Human rights don’t count if they cost votes
By Sam Leith
08.02.10
Prisoners in this country — a situation that is rare in liberal democracies — are not allowed to cast votes in elections. You may think this is a good thing, and you may think this is a bad thing. But it is, beyond question, an unlawful thing.
Campaigning bodies have warned that if Britain's 83,000 prisoners aren't allowed to vote in the next general election, they will be within their rights to sue. They'll have a case. And at a time when frontline public services are being cut to pay interest on money we've had to bail out the bankers with, we're entitled to wonder whether paying lawyers to defend the status quo is a good use of public money.
In 2005, the European Court at Strasbourg ruled that our blanket refusal to give prisoners the vote violated the European Convention on Human Rights. Our government's appeal failed.
So New Labour — fearless champion of human rights, except when they might cost votes — stuck its fingers in its ears and started singing: “LA LA LA, I can't HEAR you!” The Lib-Dem peer Lord Lester calls the position “a gross violation of a binding judgment”.
Certainly, it seems odd. The Government is deliberately breaking the law — or, at least, is resisting it with every means in its power — in order to prevent, um, lawbreakers being allowed to have a say in who the, um, government is.
This is the policy equivalent of one of those MC Escher staircases with all the people walking upside downside and nobody going anywhere. You look at it, and it seems to make sense, but then as you start to follow the staircase around with your eyes you feel a migraine coming on.
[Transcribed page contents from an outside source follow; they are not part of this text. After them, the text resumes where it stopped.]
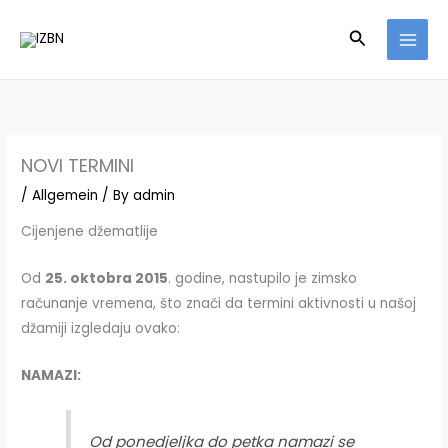
Skip
Search
to
content
NOVI TERMINI
/
Allgemein
/ By
admin
Cijenjene džematlije
Od
25. oktobra 2015
. godine, nastupilo je zimsko
računanje vremena, što znači da termini aktivnosti u našoj
džamiji izgledaju ovako:
NAMAZI:
Od ponedjeljka do petka namazi se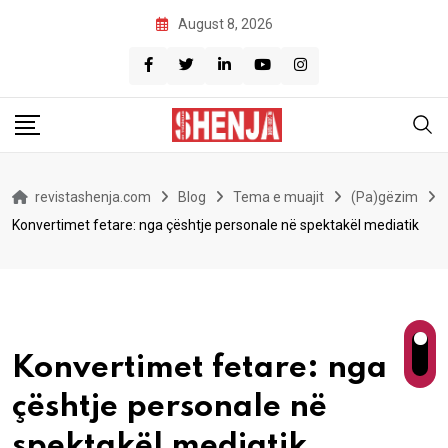
Skip
August 8, 2026
to
content
revistashenja.com
Blog
Tema e muajit
(Pa)gëzim
Konvertimet fetare: nga çështje personale në spektakël mediatik
Konvertimet fetare: nga
çështje personale në
spektakël mediatik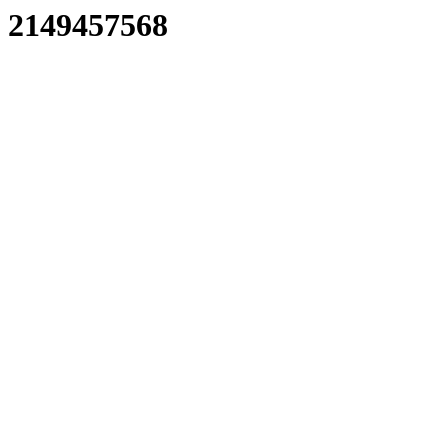
2149457568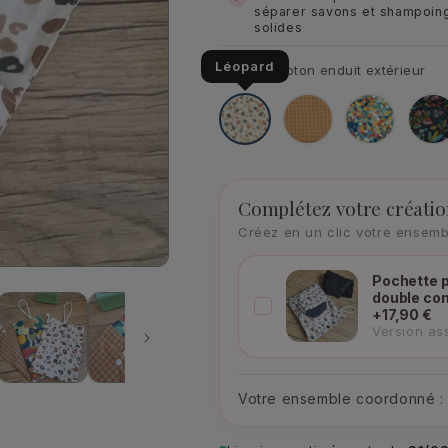
séparer savons et shampoin
solides
Léopard
Motif du coton enduit extérieur
Léopard
Carreaux
Splash
Nu
fl
Complétez votre créati
Créez en un clic votre ensem
Pochette p
double co
+17,90 €
Version ass
Votre ensemble coordonné 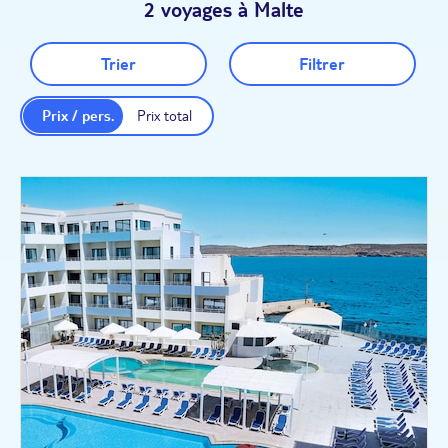
2 voyages à Malte
Trier
Filtrer
Prix / pers.
Prix total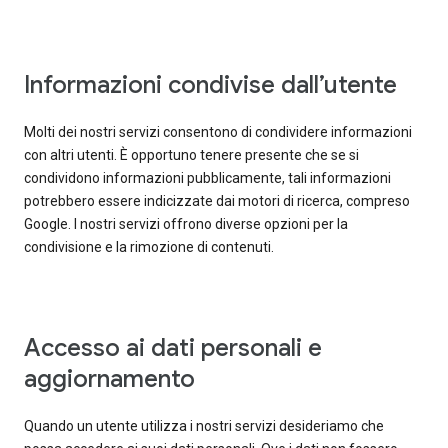
Informazioni condivise dall’utente
Molti dei nostri servizi consentono di condividere informazioni
con altri utenti. È opportuno tenere presente che se si
condividono informazioni pubblicamente, tali informazioni
potrebbero essere indicizzate dai motori di ricerca, compreso
Google. I nostri servizi offrono diverse opzioni per la
condivisione e la rimozione di contenuti.
Accesso ai dati personali e
aggiornamento
Quando un utente utilizza i nostri servizi desideriamo che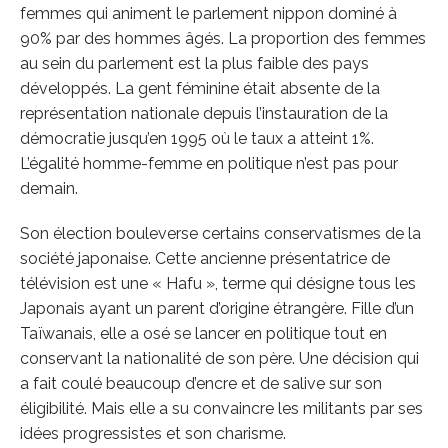
femmes qui animent le parlement nippon dominé à
90% par des hommes âgés. La proportion des femmes
au sein du parlement est la plus faible des pays
développés. La gent féminine était absente de la
représentation nationale depuis l’instauration de la
démocratie jusqu’en 1995 où le taux a atteint 1%.
L’égalité homme-femme en politique n’est pas pour
demain.
Son élection bouleverse certains conservatismes de la
société japonaise. Cette ancienne présentatrice de
télévision est une « Hafu », terme qui désigne tous les
Japonais ayant un parent d’origine étrangère. Fille d’un
Taïwanais, elle a osé se lancer en politique tout en
conservant la nationalité de son père. Une décision qui
a fait coulé beaucoup d’encre et de salive sur son
éligibilité. Mais elle a su convaincre les militants par ses
idées progressistes et son charisme.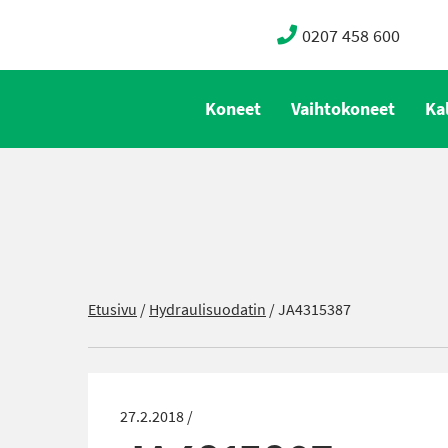
0207 458 600
Koneet
Vaihtokoneet
Ka
Etusivu
/
Hydraulisuodatin
/
JA4315387
27.2.2018 /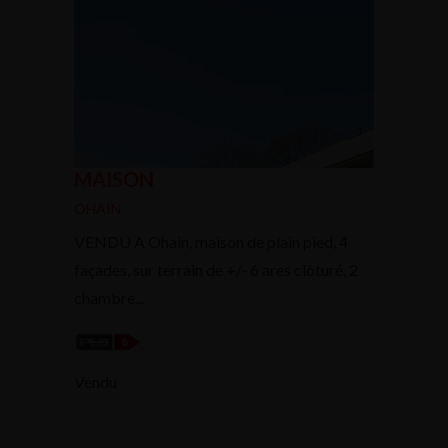
MAISON
OHAIN
VENDU A Ohain, maison de plain pied, 4
façades, sur terrain de +/- 6 ares clôturé, 2
chambre...
Vendu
It also seems weirdly indicative of what's wrong with the Government, of whom a senior member lately appealed to “the court of public opinion”. As a flagship part of its legislative programme, New Labour set about binding our judiciary to implement European human rights law. But now, when it says something that they don't like, they ignore it.
It's hard not to conclude that this government — a government stuffed as never before with lawyers, and one that for its first decade in office chucked new laws onto the statute books at the rate of one per day — nevertheless doesn't really get what the law is for.
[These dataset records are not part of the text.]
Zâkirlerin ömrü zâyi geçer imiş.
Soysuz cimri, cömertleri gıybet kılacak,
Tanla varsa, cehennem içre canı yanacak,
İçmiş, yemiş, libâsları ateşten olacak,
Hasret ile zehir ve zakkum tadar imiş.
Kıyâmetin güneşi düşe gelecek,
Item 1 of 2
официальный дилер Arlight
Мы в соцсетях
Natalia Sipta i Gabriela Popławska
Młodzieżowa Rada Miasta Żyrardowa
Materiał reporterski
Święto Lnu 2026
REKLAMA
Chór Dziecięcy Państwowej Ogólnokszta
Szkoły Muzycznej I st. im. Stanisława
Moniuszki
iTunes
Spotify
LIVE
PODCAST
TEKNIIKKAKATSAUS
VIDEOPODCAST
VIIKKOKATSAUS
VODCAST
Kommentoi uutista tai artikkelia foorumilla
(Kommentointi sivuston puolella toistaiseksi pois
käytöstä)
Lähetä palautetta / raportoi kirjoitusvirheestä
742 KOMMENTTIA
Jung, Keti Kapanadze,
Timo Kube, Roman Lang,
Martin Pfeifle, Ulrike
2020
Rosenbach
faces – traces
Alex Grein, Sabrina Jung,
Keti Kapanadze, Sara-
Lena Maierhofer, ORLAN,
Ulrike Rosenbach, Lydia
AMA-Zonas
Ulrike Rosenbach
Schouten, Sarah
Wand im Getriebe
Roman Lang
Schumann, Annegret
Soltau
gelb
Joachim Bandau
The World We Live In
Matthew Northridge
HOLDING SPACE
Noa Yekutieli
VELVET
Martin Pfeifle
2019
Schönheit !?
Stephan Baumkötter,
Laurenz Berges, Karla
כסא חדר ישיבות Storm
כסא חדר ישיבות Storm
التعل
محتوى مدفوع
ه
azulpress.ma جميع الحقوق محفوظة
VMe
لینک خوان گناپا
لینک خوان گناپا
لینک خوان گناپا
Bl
It seems to think of the law — like a number of other institutions such as parliamentary scrutiny, Cabinet decision-making, and United Nations resolutions — as essentially an administrative convenience, for optional use as and when it might be helpful.
That seems a good argument in itself for getting prisoners involved in the political process. With first-hand experience of just how crunchy the law can be, they can give Labour ministers the basic lessons in it they need.
1 comment:
Thanks, John, for bringing us this info.
Whatever the popularity of the government's position they are in the wrong and know they are in the wrong.
Strange that. Never happened before!!!